Kasus Jiwasraya Tak Lepas dari Lemahnya Pengawasan Regulator
Berita

Kasus Jiwasraya Tak Lepas dari Lemahnya Pengawasan Regulator

Pengamat asuransi memberikan dua skema terkait penyelamatan Jiwasraya. Pengembalian dana nasabah harus mendapat prioritas.

Fitri Novia Heriani
Bacaan 2 Menit

 

Selanjutnya, Deni memaparkan ketika pemerintah Amerika Serikat (AS) mengambil alih perusahaan asuransi AIG, karena memiliki ukuran aset, luas jaringan, kompleksitas transaksi dan keterkaitan yang besar dengan industri keuangan. Kala itu, AIG dimiliki swasta dan diambilalih oleh negara.

 

Pengambilalihan itu memang tidak mulus lantaran ditentang banyak pihak. Alasannya, dianggap negara tidak boleh memiliki badan usaha milik negara, namun karena alasan yang kuat dari argumentasi ukuran aset, luas jaringan, kompleksitas transaksi dan keterkaitan yang sangat besar terhadap sektor perekonomian khususnya sektor keuangan maka langkah pengambilalihan tersebut juga disetujui parlemen.

 

Selanjutnya, papar Deni, pemerintah Amerika mengeluarkan dana yang sangat besar untuk mengambilalih AIG. Belakangan, keputusan pemerintah AS ternyata tepat. Karena memberikan keuntungan yang signifikan.

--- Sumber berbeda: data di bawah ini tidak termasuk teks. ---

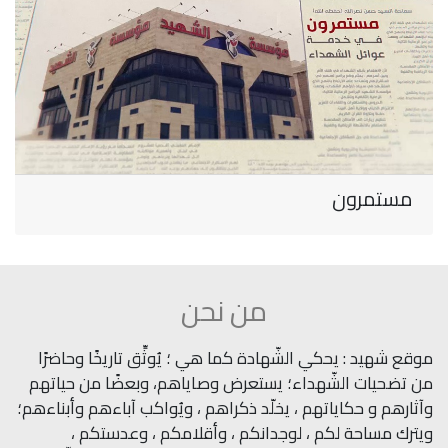
مستمرون
من نحن
موقع شهيد : يحكي الشّهادة كما هي ؛ يُوثِّق تاريخًا وحاضرًا
من تضحيات الشّهداء؛ يستعرض وصاياهم، وبعضًا من حياتهم
وآثارهم و حكاياتهم ، يخلّد ذكراهم ، ويُواكب آباءهم وأبناءهم؛
ويترك مساحة لكم ، لوجدانكم ، وأقلامكم ، وعدستكم ،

Untuk membail-out AIG, pemerintah AS menggelontorkan 182,3 miliar dolar AS, dan menjualnya 205 miliar dolar AS.

 

Artinya, ada keuntungan sebesar 22,7 miliar dolar AS. Di mana, dana bailout 182,3 miliar dolar AS itu berasal dari pemerintah AS dan bank sentral AS cabang New York, yang merupakan pinjaman. Dalam hal ini, pemerintah AS mendapatkan 79,9 persen saham AIG.

 

"Penting untuk dicatat, bahwa pinjaman diberikan oleh bank sentral. Pengalaman ini yang tidak dimiliki oleh Indonesia," ungkap Deni.

 

Terkait Jiwasraya, Deni mengusulkan pemerintah membentuk tim untuk mengevaluasi dampak sistemik dari kasus seperti Jiwasraya ini. Tentunya bukan ranah Komite Stabilitas Sistem Keungan (KSSK), karena tidak ada undang-undang yang mendukung KSSK melakukan bailout terhadap Jiwasraya.

 

Berdasarkan UU yang ada menutup mata bahwa kasus lembaga asuransi pasti tidak bersifat sistemik. Untuk itu, ia menyarankan dibentuk sebuah tim yang sebaiknya dipimpin Meneg BUMN Erick Thohir dengan penasehat yang berkualitas dan berintegritas.